◆ SUPPLIED PASSAGE ◆

□ □ □ □ □

Aida, or TI Circuit as it was officially known, remains one of the most oddball venues ever selected by Bernie Ecclestone. And yet it is significant for a couple of reasons. Its failure signalled the decline in Japan’s infatuation with motor racing, while at the same time it heralded F1’s future push into the wider Asian market, which would kickstart properly with the Malaysian GP in 1999.

TI was built on the back of Japan’s thriving late eighties “bubble” economy. Honda’s contemporary success in F1 put a focus on motorsport, and that encouraged companies and wealthy individuals to pump money into racing. Leyton House was probably the most visible manifestation in Europe, but other F1 teams had investors and sponsors from Japan.

The domestic scene thrived as well with healthy F3000, Group C, Group A and F3 championships, all of them attracting European drivers who were paid salaries that they could only dream about back home.

Since the 1960s Japan’s racing scene had focussed on Suzuka and Fuji, both of which were looking a little tired, despite the former being spruced up for its first F1 race in 1987. The second division tracks were Sugo, Mine (known as Nishi-Nihon until a facelift) and Tsukuba.

Given the money swishing around and the associated construction boom it was no surprise that entrepreneurs would view new race circuits as viable projects.

Two major rival projects emerged at the same time – Autopolis and TI Circuit. Both were to be state-of-the-art facilities, and both targeted international events, including F1. The downside was they both were carved out of mountainous countryside in remote locations, and thus access was always going to be an issue.

The start of the race

The start of the race

Photo by: Sutton Images

Autopolis was the first to reach the start line. The track was the brainchild of real estate developer Tomonori Tsuramaki, who chose a location in the Fukuoka region in the south west of the country – not quite as far away from Tokyo as it was possible to get, but close.

His choice of a futuristic name was an indication of the ambitions he had for the place, and he even promoted it via sponsorship of the Benetton team.

Sat atop a mountain, Autopolis emerged into view like a James Bond villain’s lair. Money appeared to be no object for Tsuramaki, who splashed out millions on art works than he planned to house at the venue. In 1989 he achieved worldwide notoriety when he bought a Picasso for $51.6m.

In 1991 the track hosted the finale round of the FIA World Sportscar Championship, in what was in effect a test of its suitability. Fog wiped out Saturday’s running, but when the race finally got underway it was won by the Mercedes of Michael Schumacher and Karl Wendlinger. The weather aside, the event ran smoothly, albeit with a tiny crowd.

Tsurumaki successfully lobbied Bernie Ecclestone for an F1 race, and an Asian GP appeared on the provisional 1993 calendar. However by then the Japanese bubble economy had burst. Tsurumaki’s financial situation unravelled, and his Autopolis project imploded – the construction company ended up owning the track, and his art collection was seized.

His failure handed an F1 chance to the rival TI Circuit. Hajime Tanaka’s family had made their money in mining, but he also owned an antique watch business and developed golf courses – a lucrative industry in Japan.

A visit to the 1986 Le Mans 24 Hours sparked an interest in racing. He subsequently met Ecclestone, revealed plans for his Tanaka International Circuit, and pitched for an F1 race.

□ □ □ □ □

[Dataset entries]
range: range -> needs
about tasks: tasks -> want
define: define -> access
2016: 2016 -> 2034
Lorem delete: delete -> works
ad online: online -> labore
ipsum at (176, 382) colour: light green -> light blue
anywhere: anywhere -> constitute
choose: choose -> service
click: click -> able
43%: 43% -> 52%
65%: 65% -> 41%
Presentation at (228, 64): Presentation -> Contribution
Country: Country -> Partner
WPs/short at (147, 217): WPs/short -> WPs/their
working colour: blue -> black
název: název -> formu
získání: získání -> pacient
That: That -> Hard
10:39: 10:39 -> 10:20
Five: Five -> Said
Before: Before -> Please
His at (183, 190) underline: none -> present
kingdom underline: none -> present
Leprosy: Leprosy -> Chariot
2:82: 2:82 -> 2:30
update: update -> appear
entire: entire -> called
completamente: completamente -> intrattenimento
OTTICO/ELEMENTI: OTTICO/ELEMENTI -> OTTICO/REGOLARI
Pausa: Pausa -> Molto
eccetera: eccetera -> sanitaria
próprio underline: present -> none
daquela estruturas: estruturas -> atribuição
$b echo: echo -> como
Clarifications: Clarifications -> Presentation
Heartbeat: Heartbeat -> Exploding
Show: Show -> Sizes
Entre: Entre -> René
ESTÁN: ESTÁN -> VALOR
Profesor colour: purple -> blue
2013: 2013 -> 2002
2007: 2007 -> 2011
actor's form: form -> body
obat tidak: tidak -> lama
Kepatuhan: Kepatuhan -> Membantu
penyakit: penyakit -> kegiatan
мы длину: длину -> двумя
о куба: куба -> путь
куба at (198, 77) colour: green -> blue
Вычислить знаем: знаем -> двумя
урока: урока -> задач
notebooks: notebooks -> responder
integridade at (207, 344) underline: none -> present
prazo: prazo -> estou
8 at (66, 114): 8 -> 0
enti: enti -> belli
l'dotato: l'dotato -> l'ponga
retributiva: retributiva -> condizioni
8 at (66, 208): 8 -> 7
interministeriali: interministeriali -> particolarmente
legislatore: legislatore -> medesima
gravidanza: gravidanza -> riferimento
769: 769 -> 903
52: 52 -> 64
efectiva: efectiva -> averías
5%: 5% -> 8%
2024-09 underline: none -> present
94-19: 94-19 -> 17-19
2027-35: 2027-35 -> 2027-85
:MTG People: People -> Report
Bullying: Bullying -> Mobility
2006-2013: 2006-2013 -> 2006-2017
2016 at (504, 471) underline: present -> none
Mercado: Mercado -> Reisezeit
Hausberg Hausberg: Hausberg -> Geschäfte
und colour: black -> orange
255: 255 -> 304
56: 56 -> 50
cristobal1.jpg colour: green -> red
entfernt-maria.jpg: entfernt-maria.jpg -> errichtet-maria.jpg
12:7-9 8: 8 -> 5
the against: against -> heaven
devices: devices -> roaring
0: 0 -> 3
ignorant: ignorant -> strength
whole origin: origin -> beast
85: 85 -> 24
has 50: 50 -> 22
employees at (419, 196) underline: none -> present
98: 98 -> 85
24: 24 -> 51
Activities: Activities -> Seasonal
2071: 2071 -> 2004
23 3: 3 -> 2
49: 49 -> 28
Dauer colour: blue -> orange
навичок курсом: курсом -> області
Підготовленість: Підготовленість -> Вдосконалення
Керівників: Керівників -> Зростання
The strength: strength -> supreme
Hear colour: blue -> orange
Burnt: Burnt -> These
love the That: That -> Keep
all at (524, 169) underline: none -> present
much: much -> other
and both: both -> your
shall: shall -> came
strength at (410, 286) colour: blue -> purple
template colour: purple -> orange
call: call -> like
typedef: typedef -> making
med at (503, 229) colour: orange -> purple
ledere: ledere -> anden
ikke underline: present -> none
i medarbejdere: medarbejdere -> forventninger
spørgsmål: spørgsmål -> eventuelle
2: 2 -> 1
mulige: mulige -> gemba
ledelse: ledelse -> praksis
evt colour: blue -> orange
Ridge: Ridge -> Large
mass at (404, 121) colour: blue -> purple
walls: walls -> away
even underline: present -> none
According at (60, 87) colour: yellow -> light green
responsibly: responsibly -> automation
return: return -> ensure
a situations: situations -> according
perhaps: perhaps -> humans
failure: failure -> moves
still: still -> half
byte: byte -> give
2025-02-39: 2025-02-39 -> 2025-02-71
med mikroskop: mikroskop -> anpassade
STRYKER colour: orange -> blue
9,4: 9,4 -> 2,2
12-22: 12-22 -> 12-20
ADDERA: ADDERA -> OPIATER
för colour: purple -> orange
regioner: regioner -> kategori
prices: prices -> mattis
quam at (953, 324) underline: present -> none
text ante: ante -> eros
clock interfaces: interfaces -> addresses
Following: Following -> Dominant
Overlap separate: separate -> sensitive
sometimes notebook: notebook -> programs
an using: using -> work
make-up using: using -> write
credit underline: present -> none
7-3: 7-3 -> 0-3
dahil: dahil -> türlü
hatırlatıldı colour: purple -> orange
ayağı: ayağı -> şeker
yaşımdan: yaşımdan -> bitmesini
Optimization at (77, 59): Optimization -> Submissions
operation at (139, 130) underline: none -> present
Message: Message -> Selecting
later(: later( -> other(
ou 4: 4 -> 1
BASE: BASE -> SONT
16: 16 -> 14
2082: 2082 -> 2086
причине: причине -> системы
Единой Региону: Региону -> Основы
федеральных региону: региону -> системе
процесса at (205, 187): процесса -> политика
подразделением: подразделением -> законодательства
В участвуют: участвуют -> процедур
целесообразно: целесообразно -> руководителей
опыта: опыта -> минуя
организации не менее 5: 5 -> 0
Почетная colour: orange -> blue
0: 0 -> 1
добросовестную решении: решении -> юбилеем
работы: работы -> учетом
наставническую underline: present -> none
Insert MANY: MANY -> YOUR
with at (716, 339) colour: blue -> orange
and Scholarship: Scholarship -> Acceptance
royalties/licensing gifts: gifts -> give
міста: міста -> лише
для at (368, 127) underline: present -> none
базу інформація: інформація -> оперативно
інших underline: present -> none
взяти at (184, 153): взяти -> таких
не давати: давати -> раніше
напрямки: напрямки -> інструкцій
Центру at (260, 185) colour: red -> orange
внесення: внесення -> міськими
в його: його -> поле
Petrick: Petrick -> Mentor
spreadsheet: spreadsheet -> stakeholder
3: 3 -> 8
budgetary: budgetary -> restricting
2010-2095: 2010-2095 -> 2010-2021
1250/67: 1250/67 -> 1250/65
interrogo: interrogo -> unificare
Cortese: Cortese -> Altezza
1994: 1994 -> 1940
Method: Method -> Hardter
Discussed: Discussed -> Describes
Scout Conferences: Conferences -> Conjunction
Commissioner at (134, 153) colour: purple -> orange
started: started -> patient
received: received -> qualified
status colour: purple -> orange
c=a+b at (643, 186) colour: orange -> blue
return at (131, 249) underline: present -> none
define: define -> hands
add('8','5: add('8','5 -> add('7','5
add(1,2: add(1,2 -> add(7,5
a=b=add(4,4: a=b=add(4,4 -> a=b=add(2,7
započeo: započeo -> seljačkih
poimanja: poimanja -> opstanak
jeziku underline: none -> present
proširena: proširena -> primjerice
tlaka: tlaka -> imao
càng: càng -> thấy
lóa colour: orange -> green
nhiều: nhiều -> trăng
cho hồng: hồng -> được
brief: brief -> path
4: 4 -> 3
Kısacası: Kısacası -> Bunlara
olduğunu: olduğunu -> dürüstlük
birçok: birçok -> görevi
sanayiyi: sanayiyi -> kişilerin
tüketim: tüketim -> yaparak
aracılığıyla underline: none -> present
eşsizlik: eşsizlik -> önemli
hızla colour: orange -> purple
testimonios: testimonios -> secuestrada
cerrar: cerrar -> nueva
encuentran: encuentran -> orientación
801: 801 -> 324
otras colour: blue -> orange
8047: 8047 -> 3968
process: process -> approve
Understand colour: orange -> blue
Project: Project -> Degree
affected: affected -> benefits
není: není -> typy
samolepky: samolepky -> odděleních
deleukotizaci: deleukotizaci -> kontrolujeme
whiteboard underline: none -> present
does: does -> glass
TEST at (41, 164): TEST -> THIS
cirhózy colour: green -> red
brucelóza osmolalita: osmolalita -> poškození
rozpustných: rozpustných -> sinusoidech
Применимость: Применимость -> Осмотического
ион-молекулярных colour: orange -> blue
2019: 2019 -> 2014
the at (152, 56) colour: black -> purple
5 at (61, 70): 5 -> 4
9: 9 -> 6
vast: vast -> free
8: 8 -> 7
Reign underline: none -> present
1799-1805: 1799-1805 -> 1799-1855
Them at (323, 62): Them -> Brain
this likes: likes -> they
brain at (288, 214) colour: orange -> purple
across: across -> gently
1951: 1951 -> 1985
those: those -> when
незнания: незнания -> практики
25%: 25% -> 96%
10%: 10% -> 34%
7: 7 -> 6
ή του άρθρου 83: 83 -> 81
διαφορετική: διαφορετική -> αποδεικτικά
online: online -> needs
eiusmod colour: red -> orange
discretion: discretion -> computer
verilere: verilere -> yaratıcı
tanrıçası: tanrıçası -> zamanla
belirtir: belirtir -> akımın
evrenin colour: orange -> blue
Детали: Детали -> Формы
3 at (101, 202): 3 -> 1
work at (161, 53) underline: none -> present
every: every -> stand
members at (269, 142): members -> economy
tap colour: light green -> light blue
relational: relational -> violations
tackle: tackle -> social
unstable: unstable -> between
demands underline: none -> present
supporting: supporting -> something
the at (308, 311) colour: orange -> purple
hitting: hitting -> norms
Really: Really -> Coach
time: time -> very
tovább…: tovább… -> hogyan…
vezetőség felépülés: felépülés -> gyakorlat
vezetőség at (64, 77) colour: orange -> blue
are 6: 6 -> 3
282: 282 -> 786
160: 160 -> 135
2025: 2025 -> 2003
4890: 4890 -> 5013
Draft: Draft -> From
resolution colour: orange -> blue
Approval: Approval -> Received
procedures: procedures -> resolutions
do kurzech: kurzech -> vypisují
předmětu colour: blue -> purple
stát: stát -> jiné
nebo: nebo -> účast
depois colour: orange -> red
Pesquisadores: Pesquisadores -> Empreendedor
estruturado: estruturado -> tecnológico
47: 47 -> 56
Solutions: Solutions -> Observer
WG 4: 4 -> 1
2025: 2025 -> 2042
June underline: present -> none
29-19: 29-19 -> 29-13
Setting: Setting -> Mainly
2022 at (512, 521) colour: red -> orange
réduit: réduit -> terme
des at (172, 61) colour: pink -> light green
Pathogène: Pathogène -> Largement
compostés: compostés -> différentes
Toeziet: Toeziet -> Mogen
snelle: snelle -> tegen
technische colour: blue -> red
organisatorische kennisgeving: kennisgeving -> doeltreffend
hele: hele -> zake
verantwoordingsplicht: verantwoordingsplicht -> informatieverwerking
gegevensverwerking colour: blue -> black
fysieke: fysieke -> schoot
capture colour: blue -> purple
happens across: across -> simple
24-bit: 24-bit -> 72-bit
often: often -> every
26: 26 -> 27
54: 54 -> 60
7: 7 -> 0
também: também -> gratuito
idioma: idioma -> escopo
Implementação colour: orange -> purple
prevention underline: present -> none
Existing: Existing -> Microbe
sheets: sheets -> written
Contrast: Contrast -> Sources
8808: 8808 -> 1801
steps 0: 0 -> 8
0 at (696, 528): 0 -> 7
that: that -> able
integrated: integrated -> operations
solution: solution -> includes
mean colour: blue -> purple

□ □ □ □ □

◆ DIRECTION 1 ◆
Extract the TI Circuit passage from "Autopolis was the" to "the Benetton team.".
◆ DIRECTION 2 ◆
Summarize the TI Circuit passage in three sentences.
◆ DIRECTION 3 ◆
Carry on the TI Circuit passage from the point where it stops.
These rows were drawn from a separate source.

◆ TASK ANSWER 1 ◆
Autopolis was the first to reach the start line. The track was the brainchild of real estate developer Tomonori Tsuramaki, who chose a location in the Fukuoka region in the south west of the country – not quite as far away from Tokyo as it was possible to get, but close.

His choice of a futuristic name was an indication of the ambitions he had for the place, and he even promoted it via sponsorship of the Benetton team.

◆ TASK ANSWER 2 ◆
TI Circuit, an oddball F1 venue chosen by Bernie Ecclestone, is significant because its failure signalled the decline of Japan's infatuation with motor racing while heralding F1's push into the wider Asian market. Japan's late-eighties bubble economy and Honda's F1 success drew money into racing, and two rival state-of-the-art circuits, Autopolis and TI Circuit, were carved out of remote mountainous countryside with F1 as a target. Autopolis hosted the 1991 World Sportscar Championship finale and gained a provisional 1993 Asian GP, but its owner's finances unravelled when the bubble burst, handing the F1 chance to TI Circuit, whose developer Hajime Tanaka had pitched for an F1 race to Ecclestone.

◆ TASK ANSWER 3 ◆
Given that Honda-owned Suzuka was about to hold the first Japanese GP since 1977 the chances of a race seemed slim – at the time a second event in the country didn’t appear to be an option.

However over the next couple of years Ecclestone warmed to the idea, well aware of the potential sums involved. The higher-profile Autopolis was first in line, and in effect TI had a reserve spot.

Located in Okayama prefecture near the town of Aida, TI was not quite as far from Tokyo as Autopolis, but it had a similar access problem. It was around two hours by road from Osaka, the nearest major city, and some distance from any railway stations or towns of any decent size. The roads leading to the track were slow and narrow.

Tanaka opened the venue in 1990 with a historic sportscar race, and in honour of the drivers who appeared corners were given names like Moss, Redman, Hobbs, Piper and Attwood.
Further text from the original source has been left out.